Se comprende que, en una situación de emergencia como la actual, ciertas decisiones deben verticalizarse para no depender de los azares de la discusión política. Y así lo ha demostrado un sector del nuevo Congreso, al plantear un absurdo proyecto para imponer un «día nacional de la oración» en vez de plantear medidas más urgentes e importantes ante la expansión del coronavirus. También hay que reconocer que miles de peruanos (cerca de 20 mil, según cifras oficiales) han violado de manera absurda o frívola la cuarentena y el toque de queda, lo cual es absolutamente injustificable y debe ser sancionado.

Sin embargo, esto no implica que nos encontremos en un estado de sitio, ni bajo ley marcial. La Policía, las Fuerzas Armadas, las rondas campesinas, no son jueces ni ejecutores, y no pueden ni deben emplear más fuerza que la absolutamente necesaria para reducir a quien haga resistencia a las órdenes de la autoridad, así como no están autorizados a imponer castigos a su discreción o capricho. Si algo hemos aprendido de veinte años de conflicto, y de los miles de muertos y desaparecidos, es: aunque estemos en guerra, la población nunca es el enemigo. Así como no es el terror (sino la persuasión) lo que hace que la gran mayoría de la población se quede en casa, tampoco será el terror (sino una sanción justa, oportuna y proporcional) lo que frenará a los irresponsables.

La ciencia debe ser debatida por científicos, no por el público; lo que necesita la opinión pública es transparencia

Causaron revuelo unas declaraciones del ministro de Salud, Dr. Víctor Zamora, respecto a que tarde o temprano la totalidad de la población iba a contagiarse del coronavirus; posteriormente intentó rectificarse, afirmando que no dijo lo que dijo, o que había sido «malinterpretado». Luego hubo otra polémica sobre la eficacia de las pruebas rápidas para el COVID-19, sobre si esta prueba arrojaría falsos positivos o falsos negativos, y si se debían adquirir o no y en qué cantidades.

En realidad, estos temas no deben ser debatidos por una opinión pública mal informada, sino por los expertos: epidemiólogos, infectólogos, especialistas en salud pública. El público general, de manera comprensible, puede llegar a pensar que es absolutamente necesario que más de 30 millones de peruanos pasen por un test molecular del coronavirus. Pero ello no es posible, no sólo por un tema de costos, sino sobre todo por el tiempo. En el tiempo que se procesan cientos de pruebas moleculares pueden procesarse decenas de miles de pruebas rápidas a manera de criba, y luego decenas de pruebas moleculares de confirmación. Similar cosa se hace con el VIH/SIDA: primero se toma la prueba de ELISA y luego se confirma con el Western Blot. El ELISA, como prueba de criba, tiene un margen de error (falsos positivos y falsos negativos), pero no por ello vemos a comunicadores u opinólogos diciendo que debería aplicarse el Western Blot a toda la población.

___

§ INSTRUCCIONES: Resume en dos oraciones el fragmento sobre la emergencia del coronavirus en el Perú.

§ DATOS GUARDADOS:
___

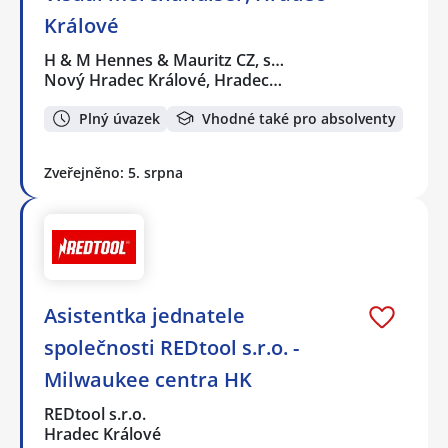
Králové
H & M Hennes & Mauritz CZ, s…
Nový Hradec Králové, Hradec…
Plný úvazek
Vhodné také pro absolventy
Zveřejněno: 5. srpna
Asistentka jednatele
společnosti REDtool s.r.o. -
Milwaukee centra HK
REDtool s.r.o.
Hradec Králové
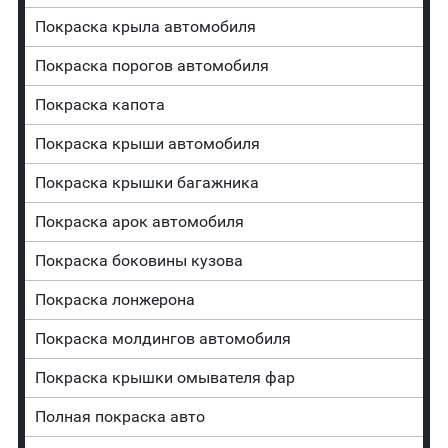
Покраска крыла автомобиля
Покраска порогов автомобиля
Покраска капота
Покраска крыши автомобиля
Покраска крышки багажника
Покраска арок автомобиля
Покраска боковины кузова
Покраска лонжерона
Покраска молдингов автомобиля
Покраска крышки омывателя фар
Полная покраска авто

___

§ SOLUCIÓN: Aunque en la emergencia ciertas decisiones deben verticalizarse y quienes violan la cuarentena deben ser sancionados, la Policía, las Fuerzas Armadas y las rondas campesinas no pueden usar más fuerza que la necesaria ni castigar a su capricho, pues, como enseñaron veinte años de conflicto, la población nunca es el enemigo. Además, temas como la eficacia de las pruebas rápidas deben debatirlos los expertos y no una opinión pública mal informada, ya que aplicar pruebas moleculares a toda la población no es posible por costos y sobre todo por tiempo, y conviene usar pruebas rápidas como criba y luego pruebas moleculares de confirmación.